CodePudding user response:
First, seq.OrderBy(...).Distinct()
and seq.Distinct().OrderBy(...)
are not guaranteed to return the same result, because Distinct()
may return an unordered enumeration. MS implementation conveniently preserves the order, but if you pass a LINQ query to the database, the results may come back in any order the DB engine sees fit.
Second, in the extreme case when you have lots of duplication (say, five values repeated randomly 1,000,000 times) you would be better off doing a Distinct
before OrderBy()
.
Long story short, if you want your results to be ordered, use Distinct().OrderBy(...)
regardless of the performance.
CodePudding user response:
For LINQ to objects even if we assume that that OrderBy(...).Distinct()
and Distinct().OrderBy(...)
will return the same result (which is not guaranteed) the performance will depend on the data.
If you have a lot of duplication in data - running Distinct
first should be faster. Next benchmark shows that (at least on my machine):
public class LinqBench
{
private static List<int> test = Enumerable.Range(1, 100)
.SelectMany(i => Enumerable.Repeat(i, 10))
.Select((i, index) => (i, index))
.OrderBy(t => t.index % 10)
.Select(t => t.i)
.ToList();
[Benchmark]
public List<int> OrderByThenDistinct() => test.OrderBy(i => i).Distinct().ToList();
[Benchmark]
public List<int> DistinctThenOrderBy()=> test.Distinct().OrderBy(i => i).ToList();
}
On my machine for .Net Core 3.1 it gives:
Method | Mean | Error | StdDev |
---|---|---|---|
OrderByThenDistinct | 129.74 us | 2.120 us | 1.879 us |
DistinctThenOrderBy | 19.58 us | 0.384 us | 0.794 us |
CodePudding user response:
I assume that any SQL query would be optimized first by .NET before it gets > executed.
And how do you think that would work, given that:
- Only the SQL executing side (the server) has the knowledge for this (i.e. which indices to use) AND has a query optimizer that is supposed to optimize the executed query based on the statistics of the table.
- You have to be VERY sure that you do not change the result in any way.
Sorry, this makes no sense - there are pretty much no optimizations that you CAN safely do in C# without having all the internal details of the database, so the query is sent to the database for analysis.
As such, an OrderBy or a Distinct (ESPECIALLY a distinct) WILL impact performance - how much depends on i.e. whether the OrderBy can rely on an index.
or does the order of these two commands still affect the performance of LINQ in general?
Here it gets funny (and you give no example).

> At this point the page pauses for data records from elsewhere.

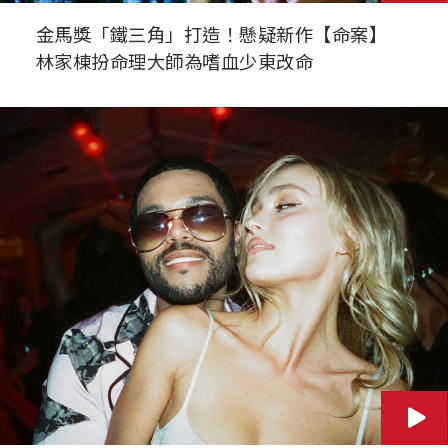
金馬獎「鐵三角」打造！懸疑新作【命案】
林家棟扮命理大師為嗜血少東改命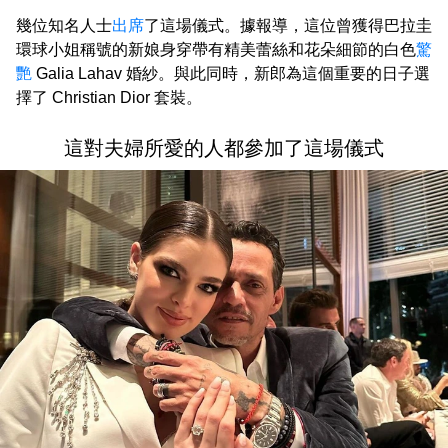
幾位知名人士
出席
了這場儀式。據報導，這位曾獲得巴拉圭
環球小姐稱號的新娘身穿帶有精美蕾絲和花朵細節的白色
驚
艷
Galia Lahav 婚紗。與此同時，新郎為這個重要的日子選
擇了 Christian Dior 套裝。
這對夫婦所愛的人都參加了這場儀式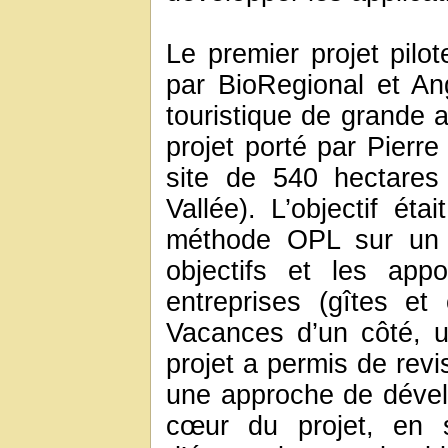
Le premier projet pil
par BioRegional et An
touristique de grande a
projet porté par Pierr
site de 540 hectares
Vallée). L’objectif éta
méthode OPL sur un s
objectifs et les app
entreprises (gîtes e
Vacances d’un côté, u
projet a permis de revi
une approche de dével
cœur du projet, en s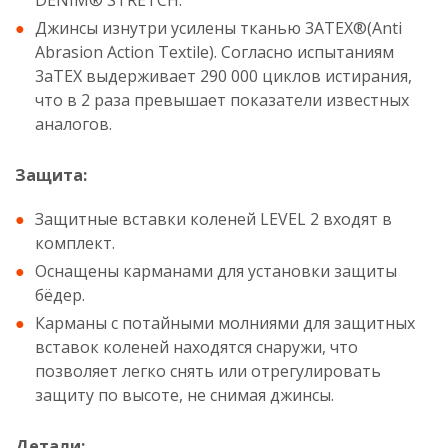
DENIM® STRETCH.
Джинсы изнутри усилены тканью 3ATEX®(Anti
Abrasion Action Textile). Согласно испытаниям
3аТЕХ выдерживает 290 000 циклов истирания,
что в 2 раза превышает показатели известных
аналогов.
Защита:
Защитные вставки коленей LEVEL 2 входят в
комплект.
Оснащены карманами для установки защиты
бёдер.
Карманы с потайными молниями для защитных
вставок коленей находятся снаружи, что
позволяет легко снять или отрегулировать
защиту по высоте, не снимая джинсы.
Детали: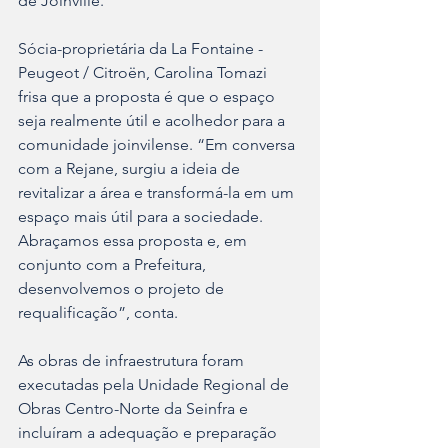
de Joinville.
Sócia-proprietária da La Fontaine - 
Peugeot / Citroën, Carolina Tomazi 
frisa que a proposta é que o espaço 
seja realmente útil e acolhedor para a 
comunidade joinvilense. “Em conversa 
com a Rejane, surgiu a ideia de 
revitalizar a área e transformá-la em um 
espaço mais útil para a sociedade. 
Abraçamos essa proposta e, em 
conjunto com a Prefeitura, 
desenvolvemos o projeto de 
requalificação”, conta.
As obras de infraestrutura foram 
executadas pela Unidade Regional de 
Obras Centro-Norte da Seinfra e 
incluíram a adequação e preparação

DISTINCT and ORDERBY are in SQL in a specific order, regardless how you formulated it in LINQ. There is only ONE allowed syntax as per SQL definition. LINQ puts the query together and optimizes that out. If you look at the syntax, there is a specific place for the DISTINCT (which is a SQL term for at least SQL Server) and the OrderBy.
On the other side...
.Distinct().OrderBy() and .OrderBy().Distinct()
have DIFFERENT RESULTS. They CAN be done in SQL (you can use the output of the Distinct as a virtual table that you then order), but they have a different semantic. Unless you think that LINQ will magically read your mind, there is no context for the compiler other than to assume you are competent in writing what you do (as long as it is legal) and execute these steps in the order you gave.
Except: The DOCUMENTATION for Distinct in Queryable is clear this is not done:
says that Distinct returns an unordered list.
So, there is a fundamental difference and they are not the same.